Inter Miamis Cheftrainer Guillermo Hoyos sagte zur Auswechslung: „Leo war erschöpft und müde. Der Platz war tief. Im Zweifelsfall versucht man, Risiken zu vermeiden.“ Während der Partie hatte es in Miami heftig geregnet. Messi hatte vor seiner Auswechslung noch zwei Treffer in der torreichsten ersten Halbzeit der MLS-Geschichte vorbereitet. Der 38-Jährige zeigte sich in dieser Saison bisher in guter Form. In 14 Saisonspielen kommt er auf zwölf Tore und acht Vorlagen – und damit die meisten der Liga.
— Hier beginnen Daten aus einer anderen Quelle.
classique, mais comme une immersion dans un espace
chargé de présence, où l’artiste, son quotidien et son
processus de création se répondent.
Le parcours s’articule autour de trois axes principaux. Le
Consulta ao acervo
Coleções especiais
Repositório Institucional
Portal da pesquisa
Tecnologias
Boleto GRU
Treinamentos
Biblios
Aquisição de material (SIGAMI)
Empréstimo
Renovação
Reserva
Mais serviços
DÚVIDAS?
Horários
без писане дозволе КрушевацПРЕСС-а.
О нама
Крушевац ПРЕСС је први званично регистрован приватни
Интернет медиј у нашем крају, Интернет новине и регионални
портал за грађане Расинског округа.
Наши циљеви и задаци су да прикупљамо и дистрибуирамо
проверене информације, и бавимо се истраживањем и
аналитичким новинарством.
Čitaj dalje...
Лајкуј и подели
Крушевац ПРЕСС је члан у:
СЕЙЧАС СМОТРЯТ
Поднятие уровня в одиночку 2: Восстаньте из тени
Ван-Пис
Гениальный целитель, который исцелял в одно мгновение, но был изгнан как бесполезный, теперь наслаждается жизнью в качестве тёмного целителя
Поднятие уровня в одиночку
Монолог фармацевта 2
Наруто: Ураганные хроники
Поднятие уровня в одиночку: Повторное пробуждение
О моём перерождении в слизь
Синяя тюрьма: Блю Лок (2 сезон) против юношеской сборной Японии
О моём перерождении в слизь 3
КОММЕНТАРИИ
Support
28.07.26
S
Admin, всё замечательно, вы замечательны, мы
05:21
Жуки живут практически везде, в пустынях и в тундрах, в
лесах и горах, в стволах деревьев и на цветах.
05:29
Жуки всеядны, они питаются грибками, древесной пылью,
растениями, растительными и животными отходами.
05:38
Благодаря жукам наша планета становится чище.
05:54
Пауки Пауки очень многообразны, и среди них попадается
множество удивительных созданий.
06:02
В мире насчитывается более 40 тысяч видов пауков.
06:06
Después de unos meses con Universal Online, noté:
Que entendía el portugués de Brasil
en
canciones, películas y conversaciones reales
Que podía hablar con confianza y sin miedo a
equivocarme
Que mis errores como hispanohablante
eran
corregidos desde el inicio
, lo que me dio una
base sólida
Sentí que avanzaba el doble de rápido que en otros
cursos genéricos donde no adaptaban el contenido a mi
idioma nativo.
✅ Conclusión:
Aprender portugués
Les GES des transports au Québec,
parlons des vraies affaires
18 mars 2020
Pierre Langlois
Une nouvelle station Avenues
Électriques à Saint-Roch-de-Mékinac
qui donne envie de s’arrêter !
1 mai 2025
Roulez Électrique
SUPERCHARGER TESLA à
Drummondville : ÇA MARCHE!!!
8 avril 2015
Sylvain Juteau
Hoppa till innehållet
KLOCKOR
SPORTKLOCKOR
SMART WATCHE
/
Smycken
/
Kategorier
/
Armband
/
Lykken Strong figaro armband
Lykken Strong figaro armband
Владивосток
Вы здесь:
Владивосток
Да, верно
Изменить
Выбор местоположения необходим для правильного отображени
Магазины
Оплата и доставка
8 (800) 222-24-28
Lionel Messi musste ausgewechselt werden. © APA/afp / CHANDAN KHANNA

Lionel Messi musste ausgewechselt werden. © APA/afp / CHANDAN KHANNA


Ohne Messi entschied diesmal Luis Suarez die Partie für Miami. Der 39-jährige Uruguayer, der nicht mehr für die Nationalmannschaft spielt und somit bei der Weltmeisterschaft fehlen wird, erzielte drei Treffer. Für das Team aus Florida war es der vierte Sieg in Serie in der nordamerikanischen Profiliga. Miami liegt mit 31 Punkten auf Platz zwei der Eastern Conference.

Messi vor sechster WM

Sein Auftaktspiel beim Turnier bestreitet der regierende Weltmeister, den Messi vor vier Jahren in Katar zum dritten WM-Titel geführt hat, am 17. Juni MESZ (3.00 Uhr) in Kansas City gegen Algerien. Ob Messi in Nordamerika seine sechste Weltmeisterschaft bestreitet, ist noch nicht endgültig gesichert. Es darf aber davon ausgegangen werden.

Der Ausnahmekicker befindet sich im provisorischen Kader von Teamchef Lionel Scaloni. Das endgültige Aufgebot soll kurz vor Nennschluss am 1. Juni am kommenden Wochenende bekanntgegeben werden.